A- The Ring, Saturday, 6:15. My favorite Hitchcock silent (not counting the ones I haven’t yet seen) presents us with a love triangle in the world of boxing. Two boxers love the same woman, and she loves both of them. Although our sympathies go mostly to the boxer who knew her first and is most committed to a relationship, both his rival and the girl are drawn sympathetically, as well. It’s a virtuoso work, filled with experimental use of the camera and the editing table. Hitchcock shows us the after-effects of a knockout blow for the point of view of the victim, and a flirting wife viewed by her husband in a mirror down the hall. Much of the first half is set in a carnival, and there’s a nice sense of camaraderie between the characters.

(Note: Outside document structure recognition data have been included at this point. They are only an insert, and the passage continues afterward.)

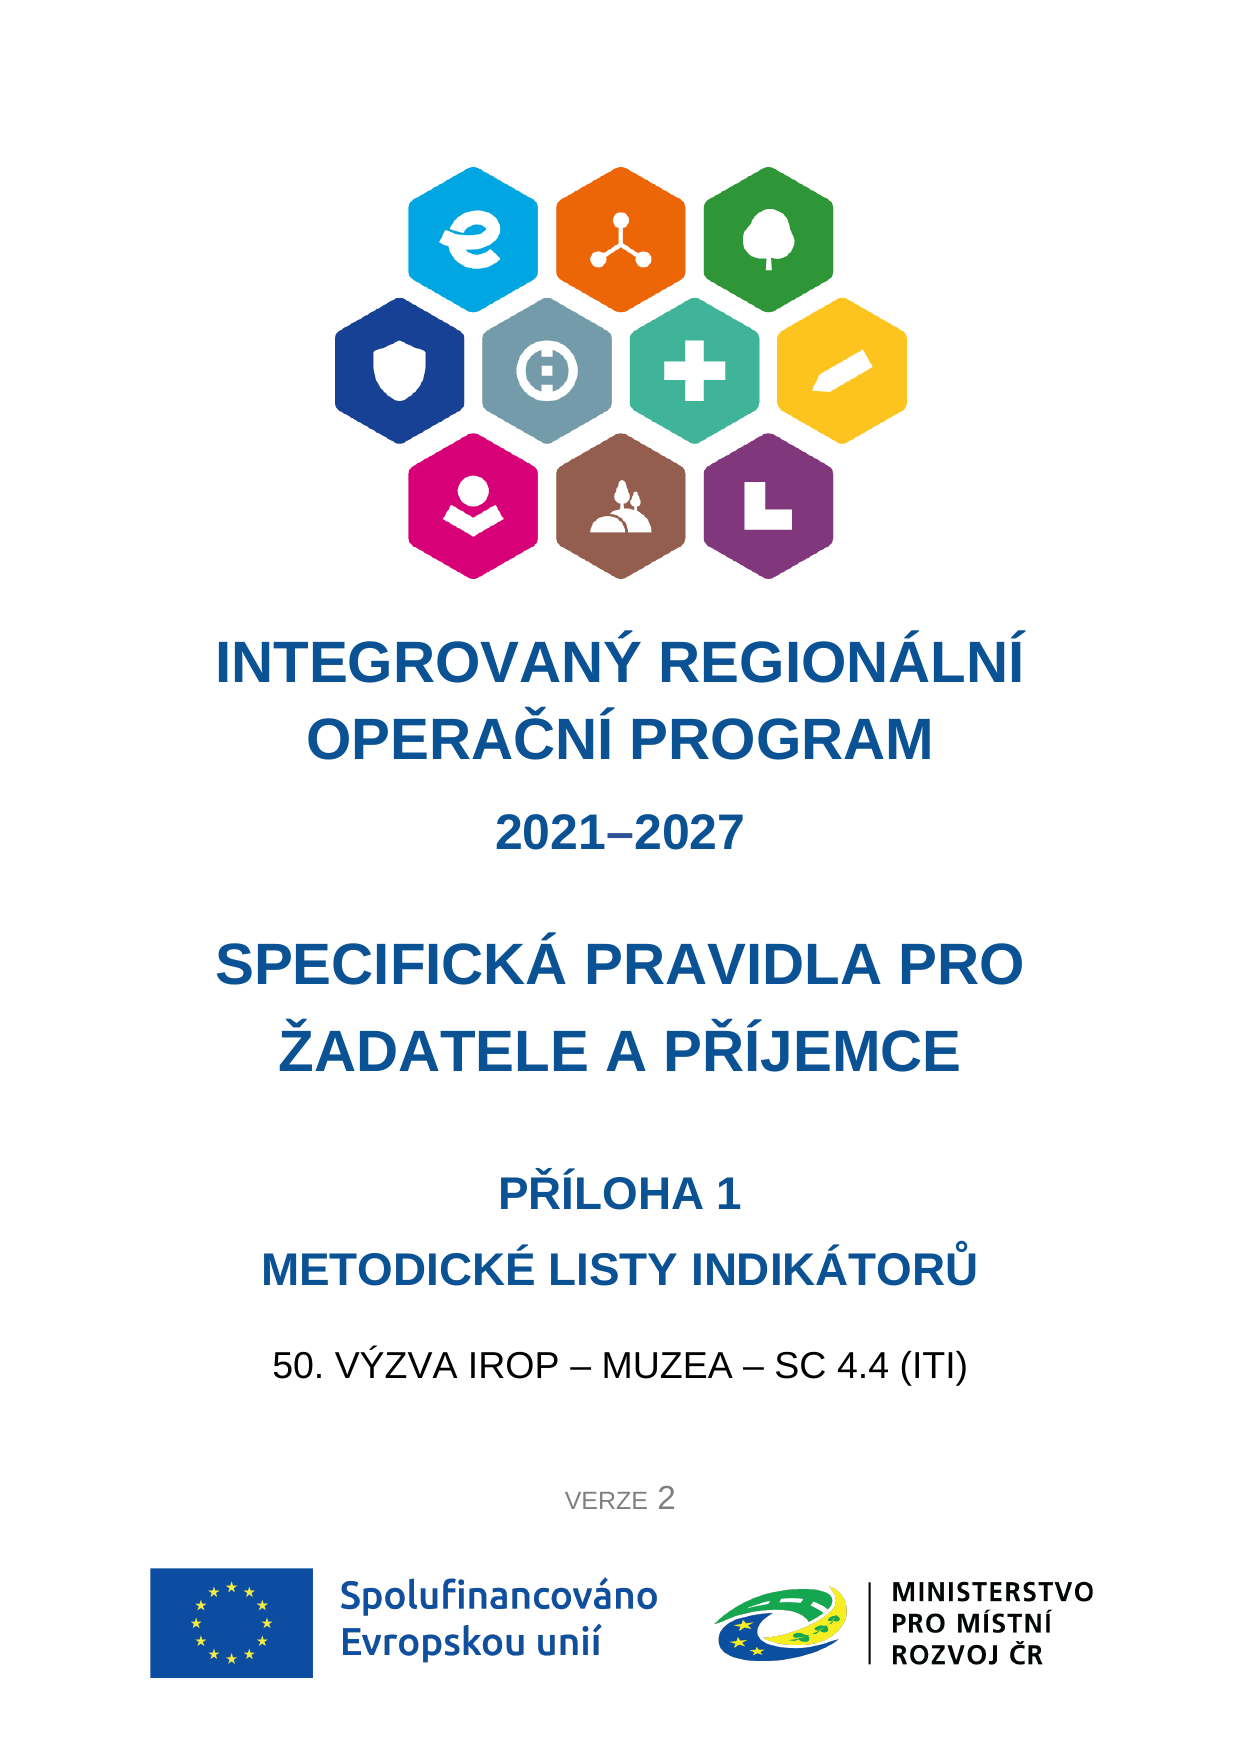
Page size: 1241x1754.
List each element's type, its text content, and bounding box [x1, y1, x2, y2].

text INTEGROVANÝ REGIONÁLNÍ OPERAČNÍ PROGRAM [148, 148, 1092, 771]
text 50. výzva IROP – MUZEA – SC 4.4 (ITI) [148, 1343, 1092, 1386]
text 2021–2027 [148, 802, 1092, 860]
picture [147, 1565, 1093, 1681]
text METODICKÉ LISTY INDIKÁTORŮ [148, 1242, 1092, 1295]
text VERZE 2 [148, 1478, 1092, 1516]
picture [324, 149, 912, 607]
text SPECIFICKÁ PRAVIDLA PRO ŽADATELE A PŘÍJEMCE [148, 930, 1092, 1084]
text PŘÍLOHA 1 [148, 1167, 1092, 1219]
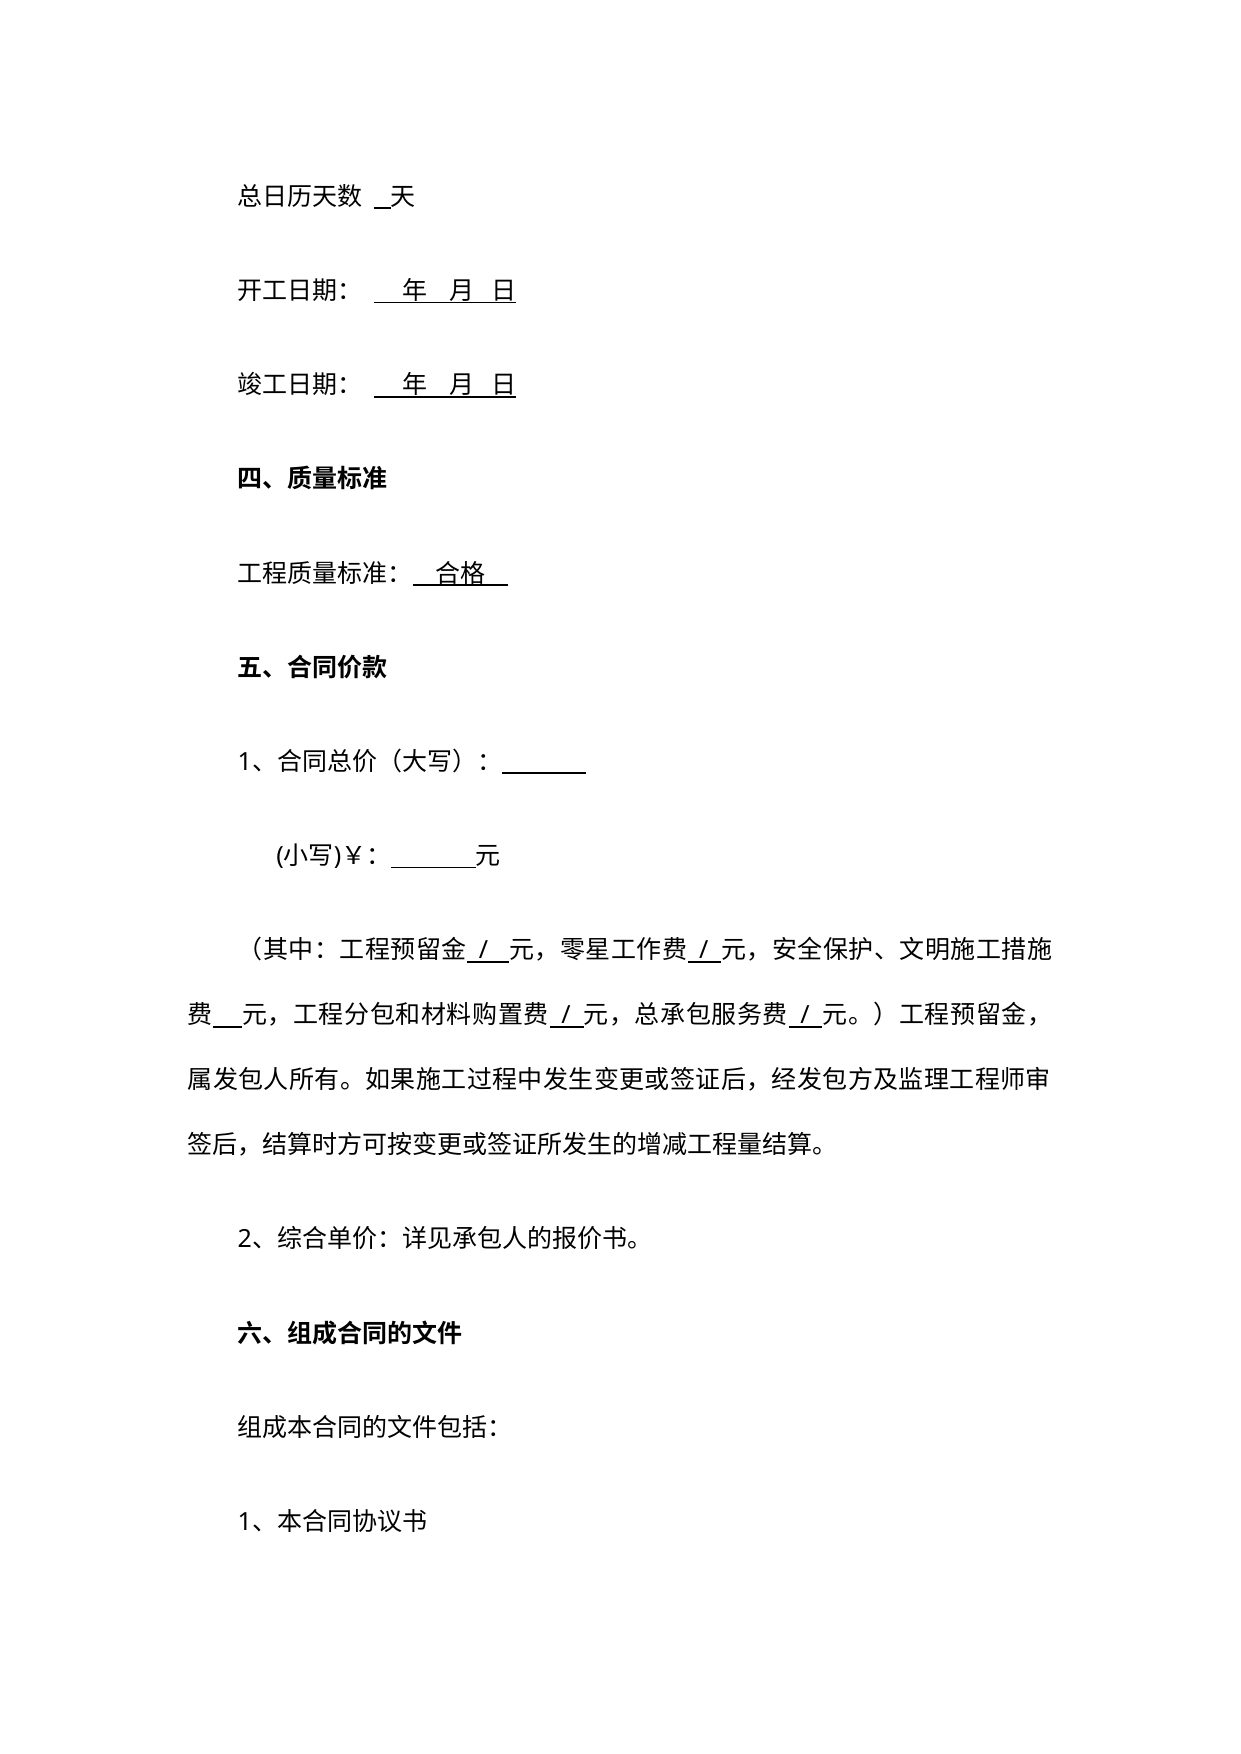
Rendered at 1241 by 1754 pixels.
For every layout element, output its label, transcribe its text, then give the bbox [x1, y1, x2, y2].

text 开工日期： 年 月 日 [187, 256, 1053, 321]
text 组成本合同的文件包括： [187, 1393, 1053, 1458]
text 工程质量标准： 合格 [187, 539, 1053, 604]
text (小写)￥： 元 [187, 821, 1053, 886]
text 六、组成合同的文件 [187, 1299, 1053, 1364]
text 四、质量标准 [187, 444, 1053, 509]
text 1、合同总价（大写）： [187, 727, 1053, 792]
text （其中：工程预留金 / 元，零星工作费 / 元，安全保护、文明施工措施费 元，工程分包和材料购置费 / 元，总承包服务费 / 元。）工程预留金，属发包人所有。如果施工过程中发生变更或签证后，经发包方及监理工程师审签后，结算时方可按变更或签证所发生的增减工程量结算。 [187, 915, 1053, 1175]
text 总日历天数 天 [187, 162, 1053, 227]
text 竣工日期： 年 月 日 [187, 350, 1053, 415]
text 五、合同价款 [187, 633, 1053, 698]
text 1、本合同协议书 [187, 1487, 1053, 1552]
text 2、综合单价：详见承包人的报价书。 [187, 1204, 1053, 1269]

B The Pleasure Garden, Wednesday, 7:00. For a new director’s first film, The Pleasure Garden is surprisingly assured–creatively using all the cinema’s tools to tell a good story. Based on a popular novel of the time, it follows two young women, both dancers, as their professional and love lives go in different and contrasting directions. One goes aggressively after money and becomes very wealthy. The other–the nice one–marries the worst cad you could imagine. The movie really picks up in the last act, when the action moves to "The East" (country unnamed), where exotic diseases and even more exotic women improve the atmosphere and story. The climax involves one of Hitchcock’s best murder scenes–one that left the audience gasping in horror. Pretty impressive for a newcomer.
B- The Lodger, Friday, 7:00. His second film and first thriller, The Lodger feels like Alfred Hitchcock in embryo. The plot and the atmosphere set up themes he would use again and again, but this first time, he doesn’t quite get it right. For instance, it’s often referred to as his first use the "innocent accused" plot repeated in39 Steps, Strangers on a Train, North by Nortwest, and others. But it’s more of a mystery than any of those later works, leaving the audience to wonder if the strange new boarder really is the murderer terrorizing London. This robs the film of much of its potential suspense; we have a hard time rooting for someone that we think might be a serial killer. It’s all made worse by Ivor Novello’s anemic and bizarre performance . But if you love Hitchcock, you have to see The Lodger just for its historical setting.